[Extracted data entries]
◆ ◆ ◆ ◆

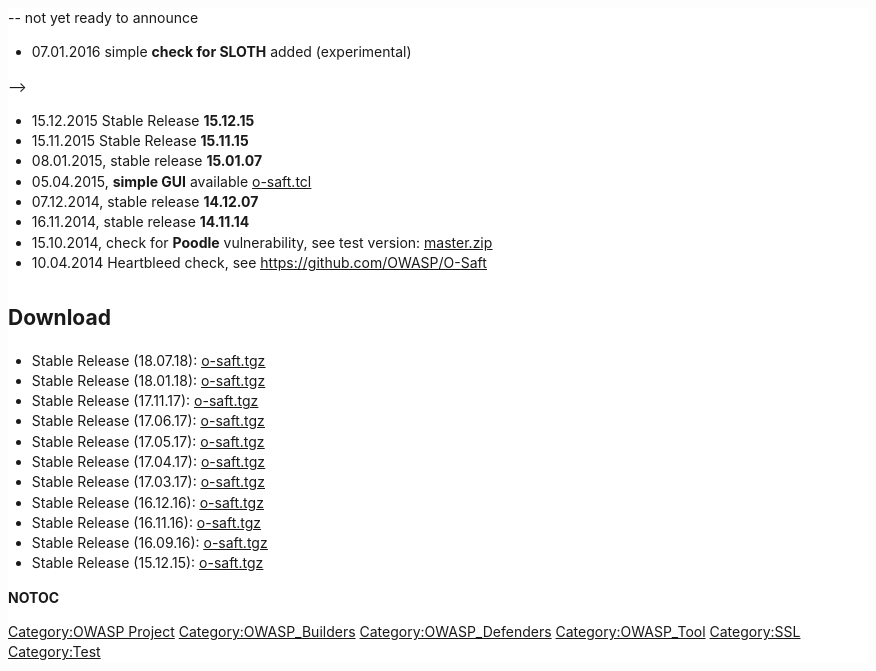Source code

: \-- not yet ready to announce

  - 07.01.2016 simple **check for SLOTH** added (experimental)

\--\>

  - 15.12.2015 Stable Release **15.12.15**
  - 15.11.2015 Stable Release **15.11.15**
  - 08.01.2015, stable release **15.01.07**
  - 05.04.2015, **simple GUI** available
    <u>[o-saft.tcl](https://github.com/OWASP/O-Saft/blob/master/o-saft.tcl)</u>
  - 07.12.2014, stable release **14.12.07**
  - 16.11.2014, stable release **14.11.14**
  - 15.10.2014, check for **Poodle** vulnerability, see test version:
    <u>[master.zip](https://github.com/OWASP/O-Saft/archive/master.zip)</u>
  - 10.04.2014 Heartbleed check, see
    <u><https://github.com/OWASP/O-Saft></u>

## Download

  - Stable Release (18.07.18):
    <u>[o-saft.tgz](https://github.com/OWASP/O-Saft/archive/18.07.18.tar.gz)</u>
  - Stable Release (18.01.18):
    <u>[o-saft.tgz](https://github.com/OWASP/O-Saft/archive/18.01.18.tar.gz)</u>
  - Stable Release (17.11.17):
    <u>[o-saft.tgz](https://github.com/OWASP/O-Saft/archive/17.11.17.tar.gz)</u>
  - Stable Release (17.06.17):
    <u>[o-saft.tgz](https://github.com/OWASP/O-Saft/archive/17.06.17.tar.gz)</u>
  - Stable Release (17.05.17):
    <u>[o-saft.tgz](https://github.com/OWASP/O-Saft/archive/17.05.17.tar.gz)</u>
  - Stable Release (17.04.17):
    <u>[o-saft.tgz](https://github.com/OWASP/O-Saft/archive/17.04.17.tar.gz)</u>
  - Stable Release (17.03.17):
    <u>[o-saft.tgz](https://github.com/OWASP/O-Saft/archive/17.03.17.tar.gz)</u>
  - Stable Release (16.12.16):
    <u>[o-saft.tgz](https://github.com/OWASP/O-Saft/archive/16.12.16.tar.gz)</u>
  - Stable Release (16.11.16):
    <u>[o-saft.tgz](https://github.com/OWASP/O-Saft/archive/16.11.16.tar.gz)</u>
  - Stable Release (16.09.16):
    <u>[o-saft.tgz](https://github.com/OWASP/O-Saft/archive/16.09.16.tar.gz)</u>
  - Stable Release (15.12.15):
    <u>[o-saft.tgz](https://github.com/OWASP/O-Saft/archive/15.12.15.tar.gz)</u>

__NOTOC__ <headertabs />

[Category:OWASP Project](Category:OWASP_Project "wikilink")
[Category:OWASP_Builders](Category:OWASP_Builders "wikilink")
[Category:OWASP_Defenders](Category:OWASP_Defenders "wikilink")
[Category:OWASP_Tool](Category:OWASP_Tool "wikilink")
[Category:SSL](Category:SSL "wikilink")
[Category:Test](Category:Test "wikilink")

◆ ◆ ◆ ◆

The data above needs to be retyped exactly, with the images left out.

▶ **Exercise solution**:
Source code

: \-- not yet ready to announce

  - 07.01.2016 simple **check for SLOTH** added (experimental)

\--\>

  - 15.12.2015 Stable Release **15.12.15**
  - 15.11.2015 Stable Release **15.11.15**
  - 08.01.2015, stable release **15.01.07**
  - 05.04.2015, **simple GUI** available
    <u>[o-saft.tcl](https://github.com/OWASP/O-Saft/blob/master/o-saft.tcl)</u>
  - 07.12.2014, stable release **14.12.07**
  - 16.11.2014, stable release **14.11.14**
  - 15.10.2014, check for **Poodle** vulnerability, see test version:
    <u>[master.zip](https://github.com/OWASP/O-Saft/archive/master.zip)</u>
  - 10.04.2014 Heartbleed check, see
    <u><https://github.com/OWASP/O-Saft></u>

## Download

  - Stable Release (18.07.18):
    <u>[o-saft.tgz](https://github.com/OWASP/O-Saft/archive/18.07.18.tar.gz)</u>
  - Stable Release (18.01.18):
    <u>[o-saft.tgz](https://github.com/OWASP/O-Saft/archive/18.01.18.tar.gz)</u>
  - Stable Release (17.11.17):
    <u>[o-saft.tgz](https://github.com/OWASP/O-Saft/archive/17.11.17.tar.gz)</u>
  - Stable Release (17.06.17):
    <u>[o-saft.tgz](https://github.com/OWASP/O-Saft/archive/17.06.17.tar.gz)</u>
  - Stable Release (17.05.17):
    <u>[o-saft.tgz](https://github.com/OWASP/O-Saft/archive/17.05.17.tar.gz)</u>
  - Stable Release (17.04.17):
    <u>[o-saft.tgz](https://github.com/OWASP/O-Saft/archive/17.04.17.tar.gz)</u>
  - Stable Release (17.03.17):
    <u>[o-saft.tgz](https://github.com/OWASP/O-Saft/archive/17.03.17.tar.gz)</u>
  - Stable Release (16.12.16):
    <u>[o-saft.tgz](https://github.com/OWASP/O-Saft/archive/16.12.16.tar.gz)</u>
  - Stable Release (16.11.16):
    <u>[o-saft.tgz](https://github.com/OWASP/O-Saft/archive/16.11.16.tar.gz)</u>
  - Stable Release (16.09.16):
    <u>[o-saft.tgz](https://github.com/OWASP/O-Saft/archive/16.09.16.tar.gz)</u>
  - Stable Release (15.12.15):
    <u>[o-saft.tgz](https://github.com/OWASP/O-Saft/archive/15.12.15.tar.gz)</u>

__NOTOC__ <headertabs />

[Category:OWASP Project](Category:OWASP_Project "wikilink")
[Category:OWASP_Builders](Category:OWASP_Builders "wikilink")
[Category:OWASP_Defenders](Category:OWASP_Defenders "wikilink")
[Category:OWASP_Tool](Category:OWASP_Tool "wikilink")
[Category:SSL](Category:SSL "wikilink")
[Category:Test](Category:Test "wikilink")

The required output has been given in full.